The Senate resolved into a Committee of the Whole on the subject matter of Bill C-30, An Act to amend the Income Tax Act (temporary enhancement to the Goods and Services Tax/Harmonized Sales Tax credit)
Senator Cordy: Thank you very much, minister, for being here this evening, and thank you also to your officials for the work that you all have been doing to help those most in need. You have also been very generous this evening about answering questions that are not related to the bill. Thank you very much for that.
When you are this close to the end of the list, most of the questions — if you could see my note pad here, there are scratches and editing along the way.
Minister, as we heard during the study of Bill C-12, which was another bill that boosted Old Age Security benefits this past winter, we learned that Canada Revenue Agency, or CRA, cannot do any preparation work until a bill has actually passed. Has CRA provided a timeline of how long it will take — if the bill receives Royal Assent — until the department can make the changes? Basically, my question is about how soon Canadians who qualify can receive payments?

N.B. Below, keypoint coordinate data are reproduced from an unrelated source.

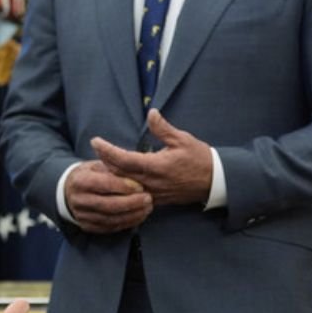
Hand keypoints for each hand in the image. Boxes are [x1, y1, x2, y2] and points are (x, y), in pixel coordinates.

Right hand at [64, 160, 152, 232]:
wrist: (69, 191)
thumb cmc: (89, 175)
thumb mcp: (97, 166)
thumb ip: (114, 171)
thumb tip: (135, 180)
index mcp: (80, 181)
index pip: (104, 184)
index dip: (124, 186)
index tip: (141, 186)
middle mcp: (78, 200)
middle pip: (108, 205)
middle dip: (131, 203)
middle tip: (148, 198)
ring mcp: (81, 215)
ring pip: (111, 218)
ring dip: (132, 215)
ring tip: (147, 208)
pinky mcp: (87, 226)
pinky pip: (110, 227)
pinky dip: (127, 223)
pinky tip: (138, 216)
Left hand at [92, 109, 212, 205]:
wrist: (215, 182)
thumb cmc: (199, 158)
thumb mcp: (183, 139)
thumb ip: (163, 128)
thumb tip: (151, 113)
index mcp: (156, 166)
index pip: (123, 159)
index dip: (107, 150)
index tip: (95, 141)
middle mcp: (151, 182)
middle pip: (118, 173)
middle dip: (104, 160)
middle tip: (95, 148)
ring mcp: (153, 193)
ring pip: (124, 185)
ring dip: (110, 173)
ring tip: (100, 160)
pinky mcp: (156, 199)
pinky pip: (132, 193)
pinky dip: (122, 184)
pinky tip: (115, 176)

Ms. Freeland: It is an excellent question. It is one we have been much seized of. Thank you for thanking the officials who have been working really hard. I would like to offer a little bit of a plug for the people who work at CRA and for Minister Lebouthillier. The CRA has been the workhorse of supporting Canadians during the pandemic. When we looked around to see what tools were at our disposal for providing some inflation relief, we turned to this mechanism that existed and to the CRA, which was really reliable and effective at providing the support.
You are right. It is a challenge that the CRA can only get to work once the law is passed. Canada is a country founded on the rule of law, and they need to know that we, as legislators, have passed legislation to enable it. I’m glad to have the support here.
Let me just say this: We — actually, Mr. Jovanovic and our tax people — have a very good, close working relationship with our counterparts at CRA. Obviously, we worked with them closely in determining that this was going to be the fastest way to do it, notwithstanding the real challenge of it not covering every single person.
They are going to work hard. They have told us they are going to do this as quickly as they can. This is the mechanism that — of all of the different possibilities we discussed — is absolutely the quickest. They are going to work hard to have it happen really soon.
Senator Cordy: Thank you, minister. Since others have gotten off the topic of Bill C-30, let me say that I am very supportive of the dental plan for children under 12. I guess it is because I used to be an elementary school teacher in my other life, and dental health is good health.
Minister, at committee hearings in the House you noted that Bill C-30 is not going to be a cure-all, and we all understand that. It’s a help but it isn’t a cure-all.
Can you tell us what you think this one-time payment will do for those who need financial help?
Ms. Freeland: Senator, you’ve mentioned dental care, so I’m going to take an opportunity to mention it, too. I think it is a really important measure, and we’re going to find that it has an impact beyond what we may have imagined. A doctor I spoke to about it today, talking about this measure, made a very important point, which is the mouth is the centre of a lot of our health and our health problems for the rest of our body. It sounds as if, as a teacher, you encountered that.
Let me in advance urge people to look at the dental health measure from that perspective. We’ve been talking about inflation and the immediate relief Canadians need, but we have also been talking about the fact that there are some long-term measures people need, and dental care is one of those.
Thank you for being so sensible and recognizing what I think we all recognize, which is that this is a good measure. It’s an important measure. I’m glad we’re doing it and doing it quickly.